Era bem mais escuro ali dentro do que no gramado. Apenas feixes da luz do sol passavam pelos buracos e frestas na madeira, além de uma porção de luminosidade que era trazida pela enorme janela no alto da torre, com as pás do moinho passando alternadamente.
Melissa viu várias caixas, com carimbos alertando fragilidade, amontoadas nos cantos da sala, além das pilhas de livros maiores que uma pessoa comum.
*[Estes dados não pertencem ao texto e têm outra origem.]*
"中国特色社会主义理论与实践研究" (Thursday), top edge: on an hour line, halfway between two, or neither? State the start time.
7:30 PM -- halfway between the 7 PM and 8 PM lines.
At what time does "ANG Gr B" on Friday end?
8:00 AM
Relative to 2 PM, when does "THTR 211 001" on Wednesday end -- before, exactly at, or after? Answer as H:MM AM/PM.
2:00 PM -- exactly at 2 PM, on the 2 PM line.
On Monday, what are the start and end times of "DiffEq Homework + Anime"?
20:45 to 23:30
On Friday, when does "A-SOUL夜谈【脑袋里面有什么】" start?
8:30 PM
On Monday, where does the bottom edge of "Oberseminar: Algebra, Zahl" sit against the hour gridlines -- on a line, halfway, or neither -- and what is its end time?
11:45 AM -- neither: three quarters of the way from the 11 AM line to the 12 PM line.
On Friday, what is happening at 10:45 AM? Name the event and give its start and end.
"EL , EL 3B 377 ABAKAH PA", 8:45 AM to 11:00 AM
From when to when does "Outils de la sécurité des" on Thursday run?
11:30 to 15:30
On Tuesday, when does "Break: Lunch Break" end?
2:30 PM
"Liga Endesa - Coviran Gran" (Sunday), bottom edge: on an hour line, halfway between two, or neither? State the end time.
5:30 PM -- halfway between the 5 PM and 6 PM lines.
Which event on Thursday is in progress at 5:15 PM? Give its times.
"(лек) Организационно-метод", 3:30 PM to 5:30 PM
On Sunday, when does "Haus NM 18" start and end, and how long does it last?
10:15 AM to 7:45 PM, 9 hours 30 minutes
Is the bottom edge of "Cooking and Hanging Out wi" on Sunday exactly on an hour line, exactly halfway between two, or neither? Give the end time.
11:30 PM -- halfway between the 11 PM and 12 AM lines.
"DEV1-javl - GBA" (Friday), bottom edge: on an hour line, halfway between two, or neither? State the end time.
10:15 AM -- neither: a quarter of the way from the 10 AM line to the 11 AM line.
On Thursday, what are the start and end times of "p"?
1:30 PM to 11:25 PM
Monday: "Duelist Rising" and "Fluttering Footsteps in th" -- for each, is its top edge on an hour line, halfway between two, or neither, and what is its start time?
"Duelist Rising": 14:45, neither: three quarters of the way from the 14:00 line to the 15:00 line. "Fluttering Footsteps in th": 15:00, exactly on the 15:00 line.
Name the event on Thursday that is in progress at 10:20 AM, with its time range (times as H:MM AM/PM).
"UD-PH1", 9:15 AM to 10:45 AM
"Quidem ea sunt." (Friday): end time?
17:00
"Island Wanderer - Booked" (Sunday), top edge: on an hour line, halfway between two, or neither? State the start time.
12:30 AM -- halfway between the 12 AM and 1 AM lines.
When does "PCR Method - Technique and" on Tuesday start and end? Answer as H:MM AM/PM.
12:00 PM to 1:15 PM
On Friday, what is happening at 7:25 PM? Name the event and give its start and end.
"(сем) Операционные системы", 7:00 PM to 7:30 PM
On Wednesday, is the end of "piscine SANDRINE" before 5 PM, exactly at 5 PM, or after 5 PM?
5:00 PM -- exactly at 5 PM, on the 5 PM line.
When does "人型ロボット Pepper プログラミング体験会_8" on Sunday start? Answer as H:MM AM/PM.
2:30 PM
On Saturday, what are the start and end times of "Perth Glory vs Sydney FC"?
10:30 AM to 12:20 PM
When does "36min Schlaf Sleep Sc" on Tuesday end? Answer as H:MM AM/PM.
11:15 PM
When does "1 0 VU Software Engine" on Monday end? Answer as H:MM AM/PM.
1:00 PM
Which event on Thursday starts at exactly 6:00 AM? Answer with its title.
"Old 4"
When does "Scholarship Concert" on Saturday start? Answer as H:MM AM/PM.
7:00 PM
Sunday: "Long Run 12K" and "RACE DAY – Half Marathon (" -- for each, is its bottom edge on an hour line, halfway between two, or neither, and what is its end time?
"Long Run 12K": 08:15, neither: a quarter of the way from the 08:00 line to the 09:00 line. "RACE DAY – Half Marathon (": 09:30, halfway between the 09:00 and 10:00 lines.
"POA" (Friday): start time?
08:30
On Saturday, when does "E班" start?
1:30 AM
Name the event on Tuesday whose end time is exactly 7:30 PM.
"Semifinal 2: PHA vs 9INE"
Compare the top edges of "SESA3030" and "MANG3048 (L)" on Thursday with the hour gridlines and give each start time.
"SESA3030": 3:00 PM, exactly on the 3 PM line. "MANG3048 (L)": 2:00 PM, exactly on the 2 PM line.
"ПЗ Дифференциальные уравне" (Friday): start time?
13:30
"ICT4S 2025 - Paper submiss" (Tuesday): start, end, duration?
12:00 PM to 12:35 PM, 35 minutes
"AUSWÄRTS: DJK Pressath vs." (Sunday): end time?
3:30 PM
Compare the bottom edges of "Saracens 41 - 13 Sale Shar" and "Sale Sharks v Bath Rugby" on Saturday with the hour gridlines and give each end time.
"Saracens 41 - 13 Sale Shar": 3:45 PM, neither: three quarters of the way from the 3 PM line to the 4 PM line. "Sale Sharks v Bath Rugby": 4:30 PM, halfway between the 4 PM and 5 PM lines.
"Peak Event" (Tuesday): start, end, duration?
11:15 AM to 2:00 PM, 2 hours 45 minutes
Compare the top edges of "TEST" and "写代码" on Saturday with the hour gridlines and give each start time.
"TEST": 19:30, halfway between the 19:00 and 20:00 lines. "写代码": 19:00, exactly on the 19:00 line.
Papéis com anotações estavam espalhados por todo o chão, junto com a típica palha seca.
- Vai ficar aí parada? – Alcest estava a espera-la ao lado de uma porta azul.
- Foi mal... – desculpou-se.
- Por favor, você poderia pegar aquela caixa ali pra mim? – ele pediu educadamente e, por causa desta cordialidade toda, a garota o atendeu. – Devemos sempre estar prevenidos, non?
- Prevenido de que!?
- Hehehe!
- Por que você está sorrindo!?!?
- Este universo é um holograma integrado...
- Er...
- Tudo bem, sem comentários e explicações adicionais. Temos de ir pegar esta minha encomenda.
Alcest abriu a porta. Revelou apenas um corredor com uma porta em sua extremidade. Ele continuou andando, acompanhado por Melissa, abrindo a saída. Entraram em um salão idêntico ao hall do moinho queimado.
- Voltamos!
- Calma, calma! Nós NON voltamos ao moinho.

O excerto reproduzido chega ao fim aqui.